To Mr P, asking for help was a sign of weakness. It was understandable, as such a disposition had been his defence mechanism, whilst he kept hunting for monetary accomplishments in life.

It took me much time to prove and convince Mr P that it was not degrading for us to request assistance from others when needed. He finally realised that he did require someone to support him to regulate his frequent and intense anxiety episodes. During the process, his dignity and pride were well respected and upkept by me as his professional therapist. Thus, it was reasonable and acceptable for him to engage others, if things were beyond his control and influence.

The Third Ring: To Be Engaged

As you grow older, you will discover that you have two hands, one for helping yourself, the other for helping others”, highlighted by Audrey Hepburn.

After a breakthrough of having Mr P admitting that he did need support from others, he was led to see how he could in turn lend a hand to others.

We ran through the strengths, talents and availability that Mr P possessed and matched them with the volunteering opportunities at SG Cares. Shortly after, Mr P was engaged actively by different charitable organisations for his expertise in marketing management in terms of designing and driving some donation campaigns, action plans etc.

These days, Mr P is living with his mother, and still consistently practising the skills and tools in managing his anxiety, and enthusiastically offering his knowledge and time in assisting others voluntarily.

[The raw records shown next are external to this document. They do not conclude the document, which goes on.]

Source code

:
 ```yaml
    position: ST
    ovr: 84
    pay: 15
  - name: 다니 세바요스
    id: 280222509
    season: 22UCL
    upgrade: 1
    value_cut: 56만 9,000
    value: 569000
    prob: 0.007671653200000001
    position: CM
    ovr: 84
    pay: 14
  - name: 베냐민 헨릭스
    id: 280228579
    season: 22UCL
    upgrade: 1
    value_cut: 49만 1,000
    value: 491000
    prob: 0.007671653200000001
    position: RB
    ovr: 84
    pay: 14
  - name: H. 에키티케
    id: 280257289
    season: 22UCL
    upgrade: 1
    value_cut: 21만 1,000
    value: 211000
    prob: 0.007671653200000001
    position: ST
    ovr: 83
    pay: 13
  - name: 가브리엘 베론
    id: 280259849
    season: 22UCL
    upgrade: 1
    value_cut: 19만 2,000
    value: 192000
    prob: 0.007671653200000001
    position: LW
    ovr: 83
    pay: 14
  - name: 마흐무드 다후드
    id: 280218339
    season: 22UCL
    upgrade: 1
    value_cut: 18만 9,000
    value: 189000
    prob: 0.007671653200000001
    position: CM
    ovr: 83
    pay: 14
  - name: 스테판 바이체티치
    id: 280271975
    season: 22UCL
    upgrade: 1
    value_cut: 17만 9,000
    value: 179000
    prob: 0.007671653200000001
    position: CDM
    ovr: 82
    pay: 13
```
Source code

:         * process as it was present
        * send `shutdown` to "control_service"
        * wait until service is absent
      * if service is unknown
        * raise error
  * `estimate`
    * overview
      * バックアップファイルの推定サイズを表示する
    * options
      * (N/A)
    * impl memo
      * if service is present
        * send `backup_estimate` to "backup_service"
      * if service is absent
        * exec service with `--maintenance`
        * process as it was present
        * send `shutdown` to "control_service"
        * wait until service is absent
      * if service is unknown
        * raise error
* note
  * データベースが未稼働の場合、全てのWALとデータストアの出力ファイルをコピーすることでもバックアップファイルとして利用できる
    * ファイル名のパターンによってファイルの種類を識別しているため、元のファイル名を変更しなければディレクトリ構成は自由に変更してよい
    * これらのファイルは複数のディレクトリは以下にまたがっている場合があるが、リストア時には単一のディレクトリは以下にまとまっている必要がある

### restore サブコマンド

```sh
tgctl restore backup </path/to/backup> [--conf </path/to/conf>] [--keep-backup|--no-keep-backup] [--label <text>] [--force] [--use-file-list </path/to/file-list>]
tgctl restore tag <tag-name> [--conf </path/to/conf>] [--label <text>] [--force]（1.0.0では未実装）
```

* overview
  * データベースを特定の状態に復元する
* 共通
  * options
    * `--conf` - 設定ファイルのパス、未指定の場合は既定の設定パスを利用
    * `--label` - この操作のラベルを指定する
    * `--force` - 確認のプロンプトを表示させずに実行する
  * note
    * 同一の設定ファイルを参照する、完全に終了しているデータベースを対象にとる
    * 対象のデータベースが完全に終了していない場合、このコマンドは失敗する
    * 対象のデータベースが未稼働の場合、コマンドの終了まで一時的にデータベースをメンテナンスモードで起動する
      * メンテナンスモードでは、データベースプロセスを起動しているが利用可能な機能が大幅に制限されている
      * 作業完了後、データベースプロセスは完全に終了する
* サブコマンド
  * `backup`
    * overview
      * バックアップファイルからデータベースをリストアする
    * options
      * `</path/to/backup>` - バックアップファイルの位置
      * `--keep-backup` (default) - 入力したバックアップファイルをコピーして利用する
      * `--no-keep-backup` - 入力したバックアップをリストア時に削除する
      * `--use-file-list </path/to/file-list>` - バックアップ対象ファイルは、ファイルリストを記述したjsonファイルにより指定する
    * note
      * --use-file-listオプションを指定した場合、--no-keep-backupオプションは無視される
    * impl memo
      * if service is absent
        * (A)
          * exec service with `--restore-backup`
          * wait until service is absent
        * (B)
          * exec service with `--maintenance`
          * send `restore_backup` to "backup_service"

The noteworthy applications of “Self-Engaged”, “Engage Others”, and “To Be Engaged”, of The Three Rings, continue to foster his self-actualisation which he had been looking for!

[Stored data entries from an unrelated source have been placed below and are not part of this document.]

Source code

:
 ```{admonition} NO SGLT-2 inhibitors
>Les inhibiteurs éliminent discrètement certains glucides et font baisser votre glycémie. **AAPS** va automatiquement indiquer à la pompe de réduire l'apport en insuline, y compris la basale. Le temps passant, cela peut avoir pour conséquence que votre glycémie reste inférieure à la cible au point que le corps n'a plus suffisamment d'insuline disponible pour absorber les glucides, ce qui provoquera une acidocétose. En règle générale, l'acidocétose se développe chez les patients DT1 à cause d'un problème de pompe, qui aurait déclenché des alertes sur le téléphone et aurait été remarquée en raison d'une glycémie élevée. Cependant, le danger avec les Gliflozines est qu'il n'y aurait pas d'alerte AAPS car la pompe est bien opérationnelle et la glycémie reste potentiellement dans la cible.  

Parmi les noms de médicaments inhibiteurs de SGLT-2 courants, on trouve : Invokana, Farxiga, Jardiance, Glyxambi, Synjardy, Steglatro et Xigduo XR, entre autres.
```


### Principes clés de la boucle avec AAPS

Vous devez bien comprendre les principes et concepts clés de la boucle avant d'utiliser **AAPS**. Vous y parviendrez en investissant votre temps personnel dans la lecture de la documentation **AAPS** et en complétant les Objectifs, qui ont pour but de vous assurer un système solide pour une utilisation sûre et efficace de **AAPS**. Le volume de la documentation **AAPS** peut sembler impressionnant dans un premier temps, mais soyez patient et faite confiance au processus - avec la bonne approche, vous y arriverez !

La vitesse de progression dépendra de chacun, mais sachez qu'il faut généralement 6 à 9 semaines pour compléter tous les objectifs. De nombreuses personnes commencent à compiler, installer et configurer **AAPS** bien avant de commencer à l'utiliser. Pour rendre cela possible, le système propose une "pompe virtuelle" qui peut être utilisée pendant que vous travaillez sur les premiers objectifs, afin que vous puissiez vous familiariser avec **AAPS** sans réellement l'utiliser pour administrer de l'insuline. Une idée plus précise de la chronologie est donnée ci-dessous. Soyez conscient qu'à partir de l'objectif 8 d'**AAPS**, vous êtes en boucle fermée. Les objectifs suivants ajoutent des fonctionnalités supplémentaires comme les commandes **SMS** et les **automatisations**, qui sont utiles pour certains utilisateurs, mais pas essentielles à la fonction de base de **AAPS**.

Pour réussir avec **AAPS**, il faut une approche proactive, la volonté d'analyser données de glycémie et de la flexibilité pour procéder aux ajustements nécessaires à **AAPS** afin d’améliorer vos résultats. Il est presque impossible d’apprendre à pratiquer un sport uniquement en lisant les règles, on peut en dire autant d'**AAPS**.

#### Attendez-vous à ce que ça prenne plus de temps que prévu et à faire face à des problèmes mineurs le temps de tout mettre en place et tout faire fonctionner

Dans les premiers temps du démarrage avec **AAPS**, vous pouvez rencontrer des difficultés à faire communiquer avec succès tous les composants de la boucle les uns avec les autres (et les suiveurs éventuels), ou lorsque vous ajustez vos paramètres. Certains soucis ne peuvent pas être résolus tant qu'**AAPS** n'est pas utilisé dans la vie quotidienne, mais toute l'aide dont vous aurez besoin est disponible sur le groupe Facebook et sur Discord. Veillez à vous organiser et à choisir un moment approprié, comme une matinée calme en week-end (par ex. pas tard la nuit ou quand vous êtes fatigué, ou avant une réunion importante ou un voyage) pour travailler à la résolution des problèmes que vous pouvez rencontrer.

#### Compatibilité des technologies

I cheated on my fears, broke up with my doubts, got engaged to my faith, and now I’m marrying my dreams. Soon I will be holding hands with Destiny. Eddie A. Rios

Note: As this article is mainly catered to general members of the public, the case conceptualisation, intervention formulation, discussion and terminologies used are deliberately simplified and presented for an easy reading, comprehension and relevancy.

This article is written based on Krish Phua's greatest aspiration to be a mind healer, facilitating his clients to cultivate and explore "Inside Mind Insights" for improving their Wellness, Wholeness and Wiseness.